As we grow older, so do our bodies. When we’re younger, our joints and tendons are fresh with not much wear and tear on them, but for those who live a particularly active and strenuous lifestyle, the toll can become evident as we grow older and present itself in the form of arthritis.
Osteoarthritis is the most common form as it is caused by the wear and tear of our cartilage as it breaks down and wears away. The cartilage provides a protective barrier, and when that’s gone, it causes bones to rub on bones when they are in use, causing pain and stiffness that increases over time.
You may have osteoarthritis if you exhibit the following symptoms:
Pain in the joint when moving
Tenderness in the area
Swelling, redness, and warmth
Increased symptoms in the morning or after prolonged rest
Difficulty walking
If your doctor suspects that you have arthritis, they may send you for an x-ray, which will show a narrowed space between the bones indicating the loss of cartilage, bone spurs which can be created by bones rubbing together, or even fractures. The x-ray will be taken while you are standing to fully understand how severe the arthritis is.
Unfortunately, there is no cure for arthritis, but a number of treatments to reduce discomfort are available.
The most important one is changing your lifestyle in order to prevent further damage to the area. If your job involves a lot of standing or walking, you may be asked to quit or change to a job that does not require as much strenuous activity. Hobbies like jogging and sports may also have to be decreased or switched to something low-impact such as biking or swimming. If you are obese, you may be advised to lose weight to lessen the pressure on your feet.

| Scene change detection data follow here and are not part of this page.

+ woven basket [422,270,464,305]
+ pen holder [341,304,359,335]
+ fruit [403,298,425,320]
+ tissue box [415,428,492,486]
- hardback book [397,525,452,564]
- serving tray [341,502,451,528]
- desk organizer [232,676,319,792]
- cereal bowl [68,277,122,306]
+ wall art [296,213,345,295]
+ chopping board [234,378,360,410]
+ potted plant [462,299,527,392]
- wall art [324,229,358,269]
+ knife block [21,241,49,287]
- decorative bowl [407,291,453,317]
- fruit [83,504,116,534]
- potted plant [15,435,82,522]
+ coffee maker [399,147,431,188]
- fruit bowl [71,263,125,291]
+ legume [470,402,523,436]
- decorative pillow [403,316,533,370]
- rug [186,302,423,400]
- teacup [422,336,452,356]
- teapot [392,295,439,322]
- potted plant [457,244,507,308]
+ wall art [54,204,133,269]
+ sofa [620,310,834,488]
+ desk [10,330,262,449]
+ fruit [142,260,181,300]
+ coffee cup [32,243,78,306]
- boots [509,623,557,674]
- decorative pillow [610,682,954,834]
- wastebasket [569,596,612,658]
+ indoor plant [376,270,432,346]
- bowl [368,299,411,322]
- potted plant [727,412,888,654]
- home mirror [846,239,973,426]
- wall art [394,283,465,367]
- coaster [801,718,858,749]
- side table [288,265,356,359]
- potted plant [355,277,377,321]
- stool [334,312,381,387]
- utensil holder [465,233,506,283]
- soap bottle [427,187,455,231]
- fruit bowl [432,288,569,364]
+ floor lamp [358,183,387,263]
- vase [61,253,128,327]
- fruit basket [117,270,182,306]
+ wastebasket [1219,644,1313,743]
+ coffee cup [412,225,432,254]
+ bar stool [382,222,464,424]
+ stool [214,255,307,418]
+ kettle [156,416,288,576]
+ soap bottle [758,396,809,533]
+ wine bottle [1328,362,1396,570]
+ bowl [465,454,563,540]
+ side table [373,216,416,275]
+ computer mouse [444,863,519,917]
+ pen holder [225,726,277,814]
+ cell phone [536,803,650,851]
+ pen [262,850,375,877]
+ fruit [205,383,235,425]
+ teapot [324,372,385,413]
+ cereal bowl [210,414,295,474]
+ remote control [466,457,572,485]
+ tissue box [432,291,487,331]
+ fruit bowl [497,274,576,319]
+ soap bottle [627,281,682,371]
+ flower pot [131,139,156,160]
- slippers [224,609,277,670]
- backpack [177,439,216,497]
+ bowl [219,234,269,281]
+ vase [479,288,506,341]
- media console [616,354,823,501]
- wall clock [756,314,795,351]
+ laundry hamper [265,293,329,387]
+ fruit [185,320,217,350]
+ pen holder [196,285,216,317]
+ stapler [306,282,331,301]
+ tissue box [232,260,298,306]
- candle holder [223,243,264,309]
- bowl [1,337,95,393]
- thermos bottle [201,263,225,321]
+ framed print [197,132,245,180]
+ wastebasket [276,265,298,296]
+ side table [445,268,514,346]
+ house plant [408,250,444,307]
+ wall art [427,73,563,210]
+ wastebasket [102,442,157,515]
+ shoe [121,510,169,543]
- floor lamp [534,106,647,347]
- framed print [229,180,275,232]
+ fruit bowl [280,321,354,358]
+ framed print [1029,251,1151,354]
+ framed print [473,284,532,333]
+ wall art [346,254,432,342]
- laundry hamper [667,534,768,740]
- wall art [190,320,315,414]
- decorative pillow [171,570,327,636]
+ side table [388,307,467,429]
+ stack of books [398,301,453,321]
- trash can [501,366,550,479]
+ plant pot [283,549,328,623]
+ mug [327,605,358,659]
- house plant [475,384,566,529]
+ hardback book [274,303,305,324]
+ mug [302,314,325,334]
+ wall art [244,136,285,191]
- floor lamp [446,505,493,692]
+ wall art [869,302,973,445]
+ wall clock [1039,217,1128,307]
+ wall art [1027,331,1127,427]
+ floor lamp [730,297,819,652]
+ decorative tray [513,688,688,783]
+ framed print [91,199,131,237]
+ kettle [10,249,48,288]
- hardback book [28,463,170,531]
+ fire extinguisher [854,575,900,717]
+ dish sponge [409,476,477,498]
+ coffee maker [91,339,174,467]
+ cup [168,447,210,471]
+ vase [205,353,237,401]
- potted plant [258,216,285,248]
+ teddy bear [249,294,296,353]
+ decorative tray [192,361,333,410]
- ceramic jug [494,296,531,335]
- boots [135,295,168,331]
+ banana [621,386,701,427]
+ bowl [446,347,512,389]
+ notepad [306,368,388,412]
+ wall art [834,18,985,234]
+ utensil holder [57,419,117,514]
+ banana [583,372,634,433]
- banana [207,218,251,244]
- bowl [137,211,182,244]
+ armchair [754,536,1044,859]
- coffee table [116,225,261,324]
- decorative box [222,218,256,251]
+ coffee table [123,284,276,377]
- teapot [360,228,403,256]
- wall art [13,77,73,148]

Physical therapy is another option that can be used along with lifestyle modifications. Exercises done in physical therapy can help with the range of motion in the foot and strengthen muscles. Be careful with this one though. Physical therapy is not for everyone with arthritis and can sometimes cause increased pain or inflammation. Medication is often the most popular route that most people who suffer from arthritis go for, although those who are allergic to certain medications or have other health conditions may be steered clear from this option. For those who can have medication as a treatment option, nonsteroidal anti-inflammatory drugs such as ibuprofen can help with the swelling and pain.
Medications are the final non-surgical treatment. Nonsteroidal anti-inflammatory drugs (NSAIDs), such as ibuprofen and naproxen, can help reduce swelling and relieve pain. In addition, cortisone is a very effective anti-inflammatory agent that can be injected into an arthritic joint. Although an injection of cortisone can provide pain relief and reduce inflammation, the effects are temporary.